La commission spéciale sur l'intelligence artificielle propose une feuille de route globale pour l'Europe, avec une vision à 2030. Elle alerte sur le retard de l'UE en matière technologique.
L'Union européenne doit agir au niveau mondial pour fixer les normes en matière d'intelligence artificielle. C'est ce qu'il ressort, en substance, des 18 mois d'enquête de la commission spéciale du Parlement sur l'IA à l'ère numérique (AIDA), qui attire l'attention aussi bien sur les carences actuelles que sur le « potentiel énorme qu'offre cette technologie ».
Un retard à combler en matière technologique
Dans ses recommandations finales, qui font suite à des travaux débutés en septembre 2020 visant à examiner les conséquences de l'IA sur l'économie de la zone et à proposer une feuille de route à l'horizon 2030, la commission AIDA avertit que l'Union européenne est en retard dans la course mondiale pour être un leader en matière technologique. Des mots qui ont leur importance.
Les prochaines normes « risquent d'être développées ailleurs », avertit la commission, qui étoffe ses craintes en soulevant la possibilité que ces normes soient développées par des acteurs souvent non démocratiques. Elle appelle ainsi l'UE à agir en tant que créateur de normes en matière d'intelligence artificielle, et ce, au niveau mondial.
Pour y parvenir, les députés européens ont identifié diverses options politiques dans l'optique de libérer le potentiel dans l'IA dans divers secteurs, comme l'environnement, le changement climatique, la santé, ou la lutte contre la famine et les pandémies dans le monde. Si l'Europe met en place les bonnes infrastructures d'éducation et de formation, la commission semble convaincue de la capacité de l'IA à booster la productivité en matière de travail, d'innovation, de capital et de création d'emplois.
Un développement de technologies IA à encadrer face aux risques liés à la surveillance de masse
À l'inverse, développer les technologies d'IA pourrait faire naître des interrogations à la fois éthiques et juridiques. L'UE appelle la communauté mondiale à un consensus autour de normes minimales, tout en s'inquiétant de la recherche militaire dans des domaines comme les systèmes d'armes létales autonomes.
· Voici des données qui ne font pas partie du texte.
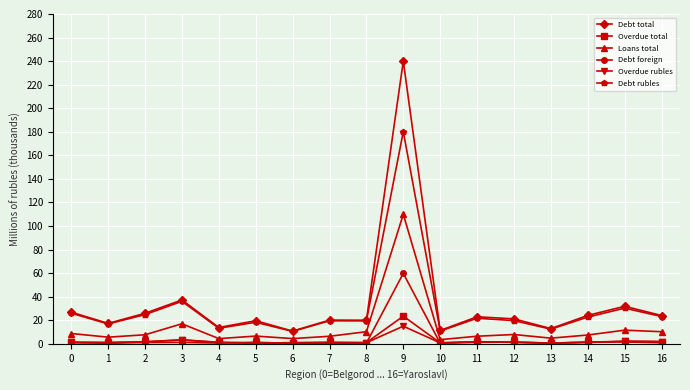

Does the chart have visible grid lines?

Yes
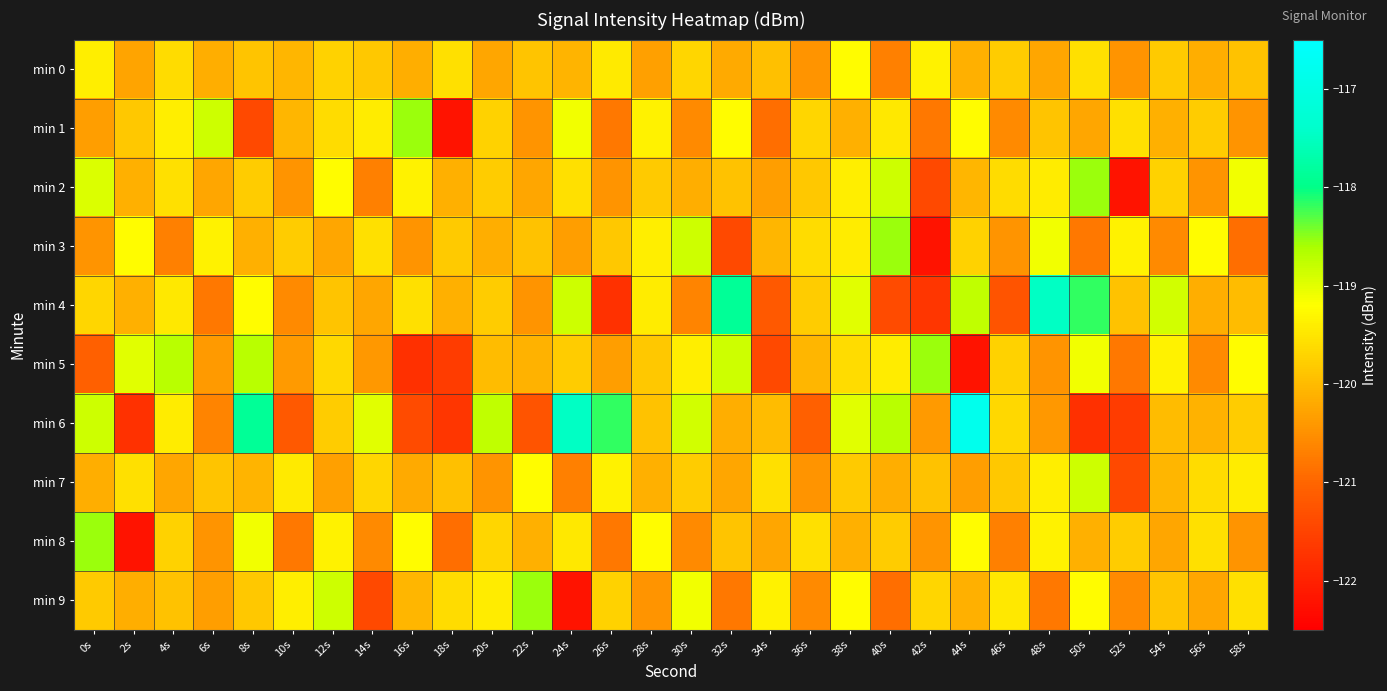

At which category is the sum across all series the highest?

38s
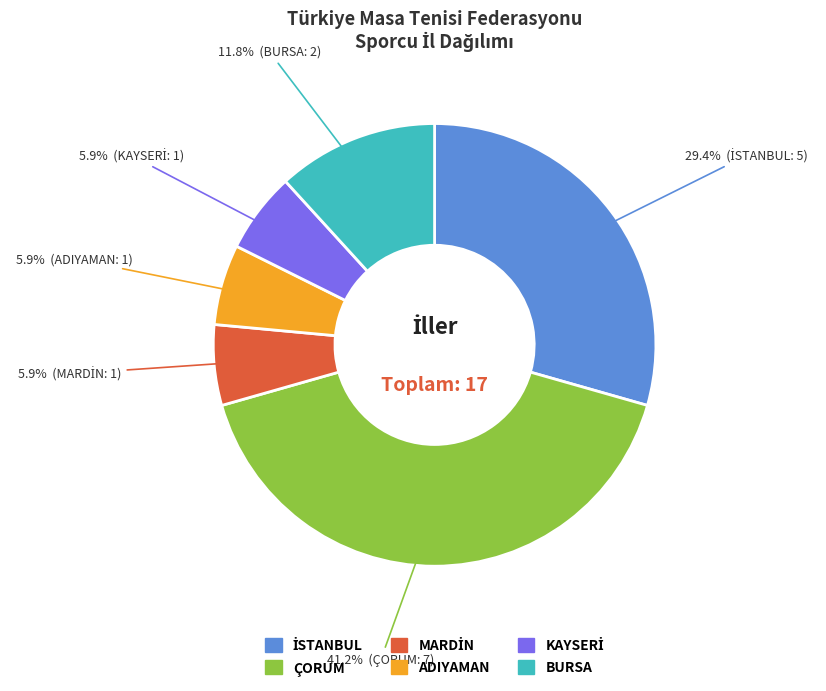

How many slices are in this pie chart?

6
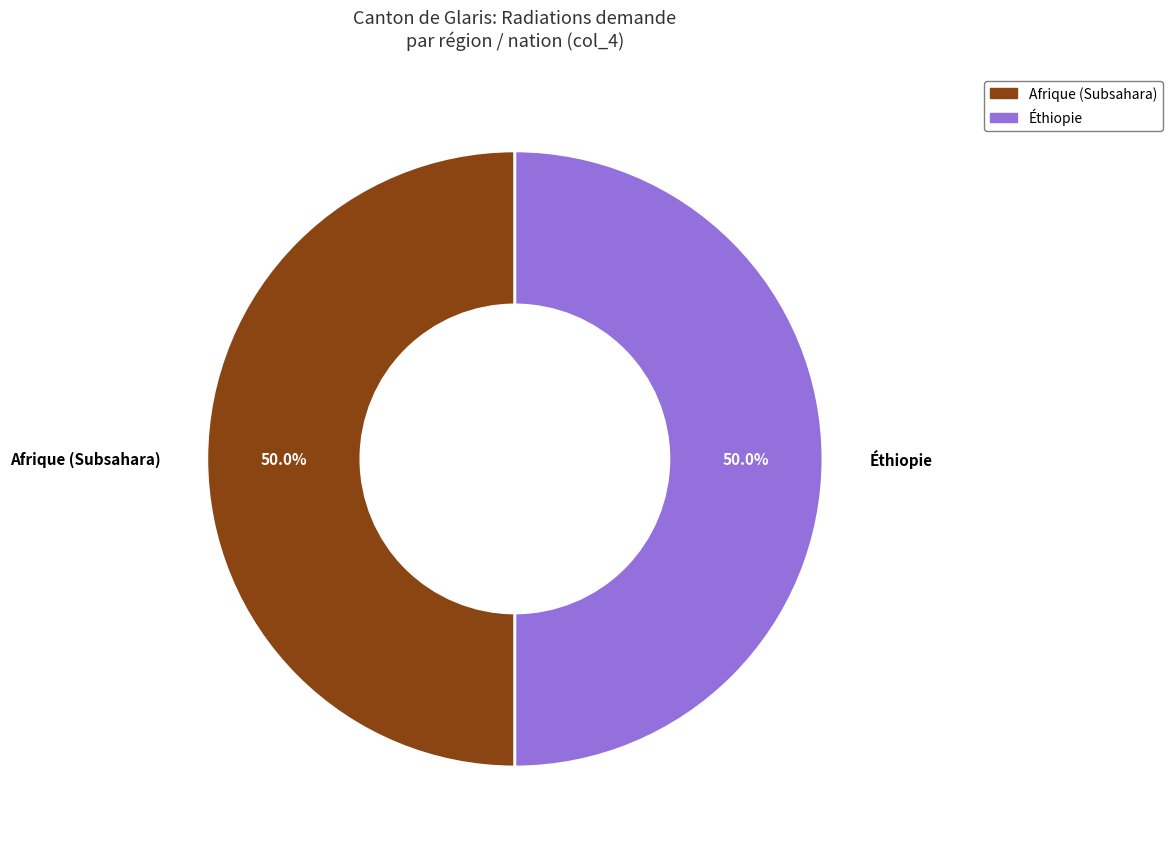

How many segments does this pie chart have?

2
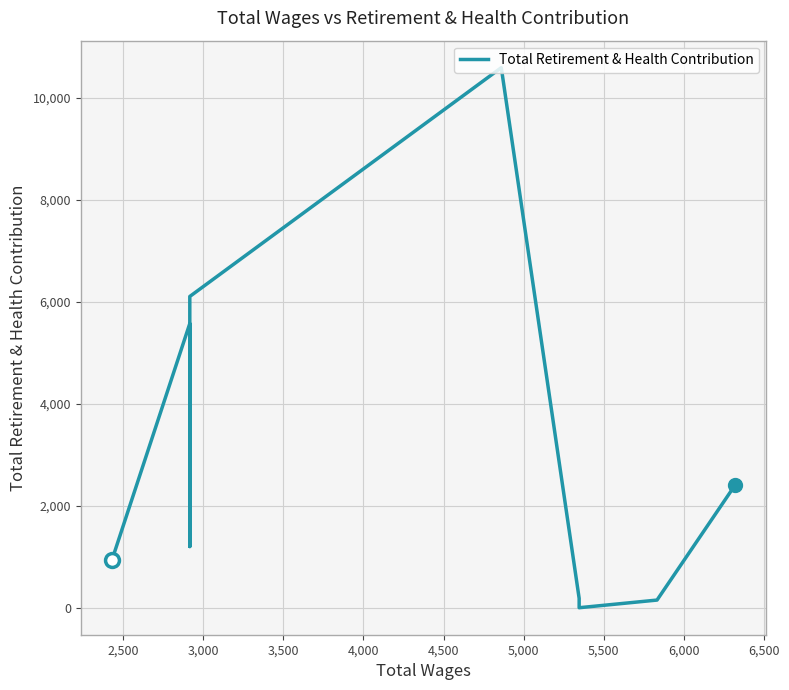

At which label is the value closest to 5294?

5,500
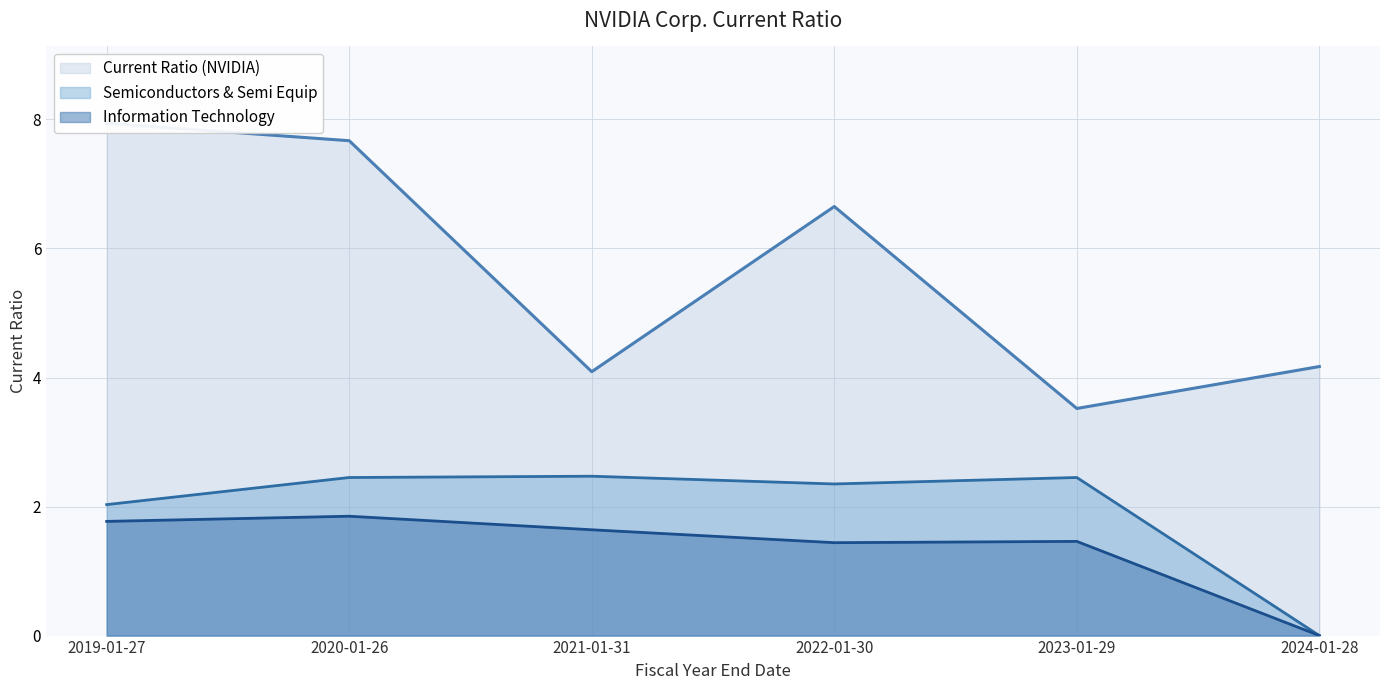

Reading left to right, extract all data points from this chart.

Current Ratio (NVIDIA): 2024-01-28=4.2	2023-01-29=3.5	2022-01-30=6.7	2021-01-31=4.1	2020-01-26=7.7	2019-01-27=7.9
Semiconductors & Semi Equip: 2024-01-28=0.0	2023-01-29=2.5	2022-01-30=2.4	2021-01-31=2.5	2020-01-26=2.5	2019-01-27=2.0
Information Technology: 2024-01-28=0.0	2023-01-29=1.5	2022-01-30=1.4	2021-01-31=1.6	2020-01-26=1.9	2019-01-27=1.8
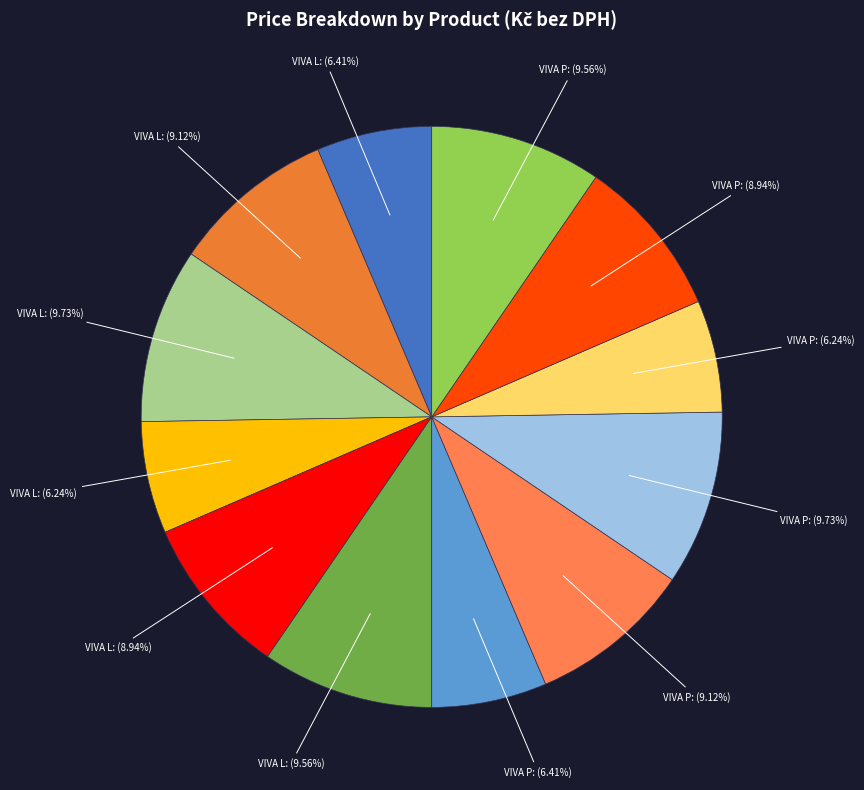

Count the number of slices in the pie.

12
Les membres de la commission du Parlement européen sont aussi soucieux de l'utilisation de l'IA à des fins d'automatisation du traitement de l'information à une échelle encore jamais atteinte. Cela « ouvre la voie à la surveillance de masse et à d'autres ingérences illégales », indiquent les élus, qui parlent d'une « menace pour les droits fondamentaux, en particulier le droit à la vie privée et à la protection des données ».
L'UE rappelle qu'à l'heure actuelle, certains régimes autorités autoritaires utilisent déjà des systèmes d'intelligence artificielle pour contrôler et opérer une surveillance de masse des citoyens, voire pour les classer et restreindre certaines libertés, comme celle de se déplacer. La commission effleure aussi la question de l'impact des grandes plateformes technologiques, qui ponctionnent toujours plus d'informations sur les individus. « Un tel profilage présente un risque pour les systèmes démocratiques ainsi que pour la sauvegarde de nos droits fondamentaux », concluent les députés.